Exhibit 5.1
Winston & Strawn LLP
35 West Wacker Drive
Chicago, Illinois 60601
January 2, 2014 | |
Groupon, Inc. 600 West Chicago Avenue, Suite 400 Chicago, Illinois 60654 | |
Re: | Form S-3 Registration Statement |
Ladies and Gentlemen:
We have acted as special counsel to Groupon, Inc., a Delaware corporation (the "Company"), in connection with the Company's registration statement on Form S-3 initially filed with the Securities and Exchange Commission (the "Commission") on January 2, 2014 (the "Registration Statement"), under the Securities Act of 1933, as amended (the "Securities Act"). The Registration Statement relates to the registration of the offer and sale by the selling stockholder set forth in the prospectus contained in the Registration Statement or any supplement to the prospectus that may be filed under the Securities Act of up to 13,825,283 shares of Class A Common Stock, par value $0.0001 per share (the "Shares"), which have been issued under the terms of that certain Share Purchase Agreement dated November 6, 2013 by and among the Company, Groupon Trailblazer, Inc., a Delaware corporation, LivingSocial, Inc., a Delaware corporation, and LivingSocial, B.V., a Netherlands limited liability company (as amended by Amendment No. 1 dated November 26, 2013, the "Purchase Agreement").
This opinion letter is being furnished in accordance with the requirements of Item 601(b)(5) of Regulation S-K promulgated under the Securities Act.
In rendering the opinion set forth below, we have examined and relied upon such certificates, corporate records, agreements, instruments and other documents, and examined such matters of law, that we considered necessary or appropriate as a basis for the opinion, including the Purchase Agreement and the Sixth Amended and Restated Certificate of Incorporation of the Company. In our examination, we have assumed the legal capacity of all natural persons, the genuineness of all signatures, the authenticity of all documents submitted to us as originals, the conformity to original documents of all documents submitted to us as certified or photostatic copies and the authenticity of the originals of such latter documents. As to any facts material to the opinion expressed herein that we did not independently establish or verify, we have relied upon oral or written statements and representations of officers and other representatives of the Company and others.
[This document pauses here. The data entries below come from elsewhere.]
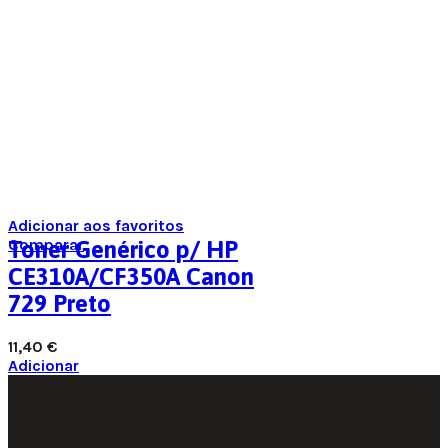
Adicionar aos favoritos
Comparar
Toner Genérico p/ HP
CE310A/CF350A Canon
729 Preto
11,40
€
Adicionar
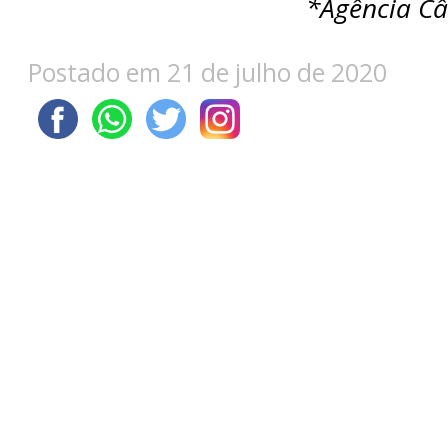
*Agência Câ
Postado em 21 de julho de 2020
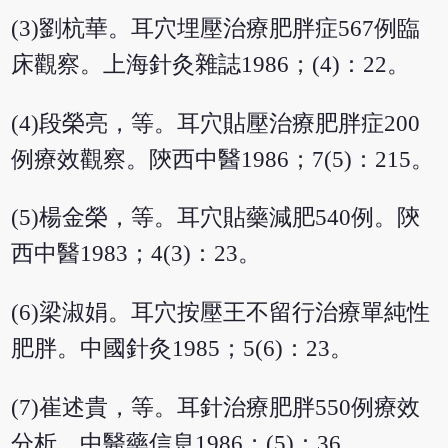
(3)劉杭華。耳穴埋壓治療肥胖症567例臨
床觀察。上海針灸雜誌1986；(4)：22。
(4)段榮亮，等。耳穴貼壓治療肥胖症200
例療效觀察。陝西中醫1986；7(5)：215。
(5)楊金榮，等。耳穴貼藥減肥540例。陝
西中醫1983；4(3)：23。
(6)梁淑娟。耳穴按壓王不留行治療單純性
肥胖。中國針灸1985；5(6)：23。
(7)崔述貴，等。耳針治療肥胖550例療效
分析。中醫藥信息1986；(5)：36。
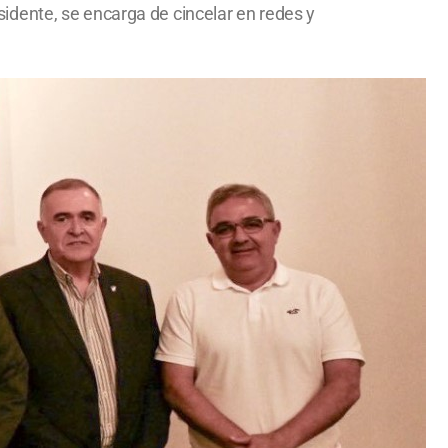
esidente, se encarga de cincelar en redes y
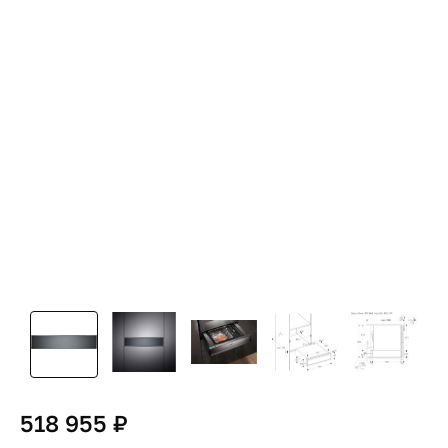
518 955 ₽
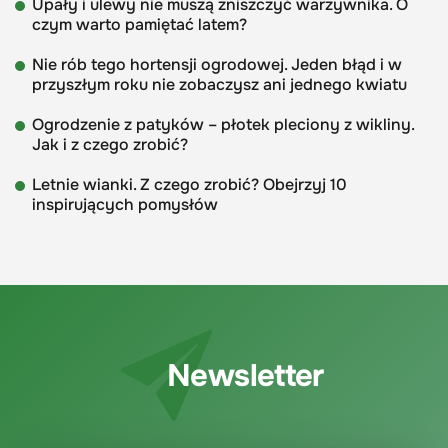
Upały i ulewy nie muszą zniszczyć warzywnika. O
czym warto pamiętać latem?
Nie rób tego hortensji ogrodowej. Jeden błąd i w
przyszłym roku nie zobaczysz ani jednego kwiatu
Ogrodzenie z patyków – płotek pleciony z wikliny.
Jak i z czego zrobić?
Letnie wianki. Z czego zrobić? Obejrzyj 10
inspirujących pomysłów
Newsletter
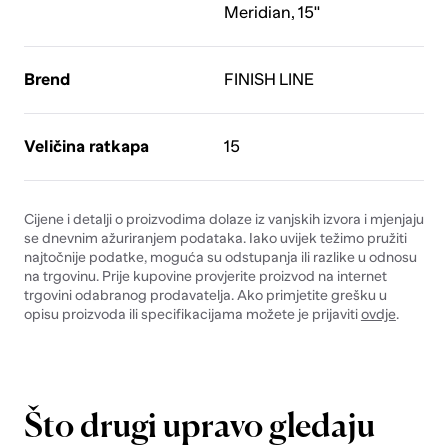
Meridian, 15''
Brend
FINISH LINE
Veličina ratkapa
15
Cijene i detalji o proizvodima dolaze iz vanjskih izvora i mjenjaju
se dnevnim ažuriranjem podataka. Iako uvijek težimo pružiti
najtočnije podatke, moguća su odstupanja ili razlike u odnosu
na trgovinu. Prije kupovine provjerite proizvod na internet
trgovini odabranog prodavatelja. Ako primjetite grešku u
opisu proizvoda ili specifikacijama možete je prijaviti
ovdje
.
Što drugi upravo gledaju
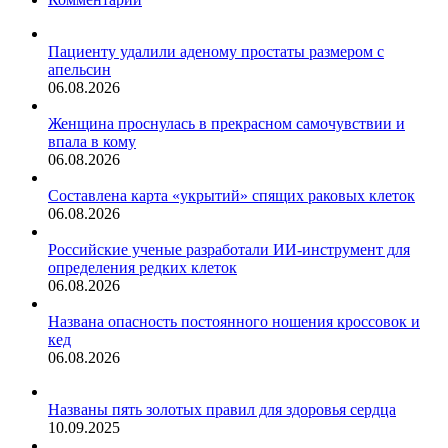
природе
Пациенту удалили аденому простаты размером с
апельсин
06.08.2026
Женщина проснулась в прекрасном самочувствии и
впала в кому
06.08.2026
Составлена карта «укрытий» спящих раковых клеток
06.08.2026
Российские ученые разработали ИИ-инструмент для
определения редких клеток
06.08.2026
Названа опасность постоянного ношения кроссовок и
кед
06.08.2026
Названы пять золотых правил для здоровья сердца
10.09.2025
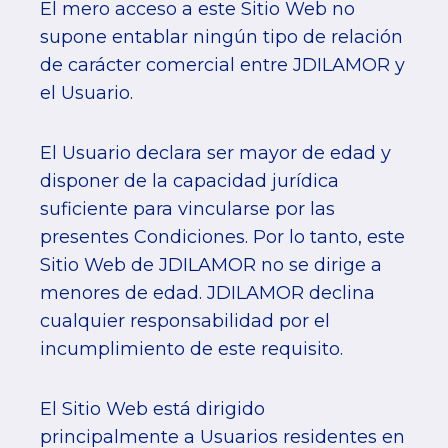
El mero acceso a este Sitio Web no
supone entablar ningún tipo de relación
de carácter comercial entre JDILAMOR y
el Usuario.
El Usuario declara ser mayor de edad y
disponer de la capacidad jurídica
suficiente para vincularse por las
presentes Condiciones. Por lo tanto, este
Sitio Web de JDILAMOR no se dirige a
menores de edad. JDILAMOR declina
cualquier responsabilidad por el
incumplimiento de este requisito.
El Sitio Web está dirigido
principalmente a Usuarios residentes en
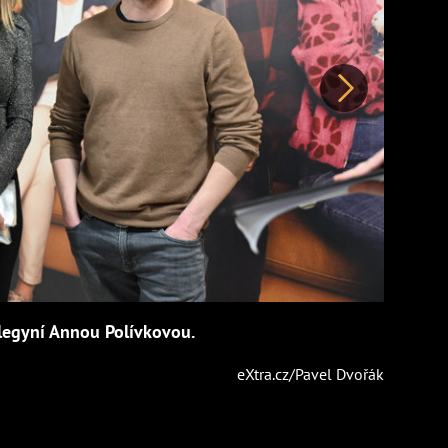
Další
legyní Annou Polívkovou.
eXtra.cz/Pavel Dvořák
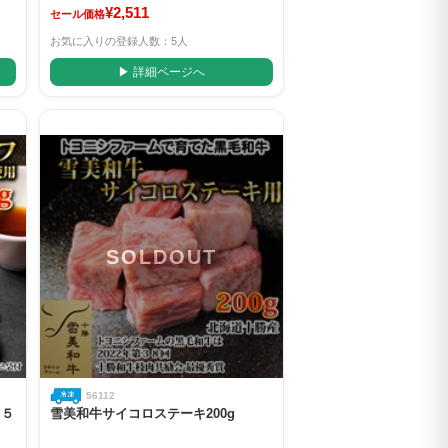
¥2,511
セール価格
お気に入りの登録人数：5人
▶ 詳細ページへ
SOLDOUT
56112
２５
雪美和牛サイコロステーキ200g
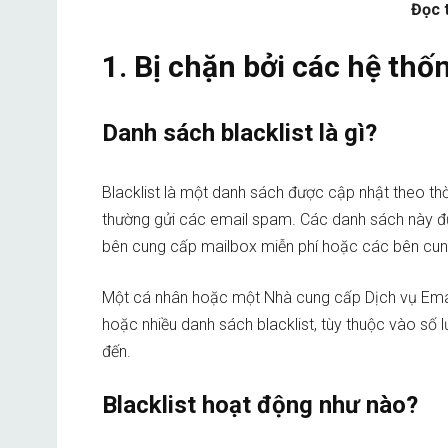
Đọc 
1. Bị chặn bởi các hệ thốn
Danh sách blacklist là gì?
Blacklist là một danh sách được cập nhật theo th
thường gửi các email spam. Các danh sách này đư
bên cung cấp mailbox miễn phí hoặc các bên cun
Một cá nhân hoặc một Nhà cung cấp Dịch vụ Email
hoặc nhiều danh sách blacklist, tùy thuộc vào số 
đến.
Blacklist hoạt động như nào?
Based upon the foregoing and subject to the assumptions, qualifications and limitations set forth herein, we are of the opinion that the Shares have been duly authorized and are validly issued, fully paid and nonassessable.
The opinion expressed herein is based upon and limited to the General Corporation Law of the State of Delaware, including the statutory provisions, the applicable provisions of the Delaware Constitution and reported judicial decisions interpreting the foregoing. We express no opinion herein as to any other laws, statutes, regulations or ordinances.
We hereby consent to the filing of this opinion letter as Exhibit 5.1 to the Registration Statement and to the reference to our firm under the caption "Legal Matters" in the prospectus included in the Registration Statement. In giving such consent, we do not thereby admit that we are experts within the meaning of the Securities Act or the rules and regulations of the Commission or that this consent is required by Section 7 of the Securities Act.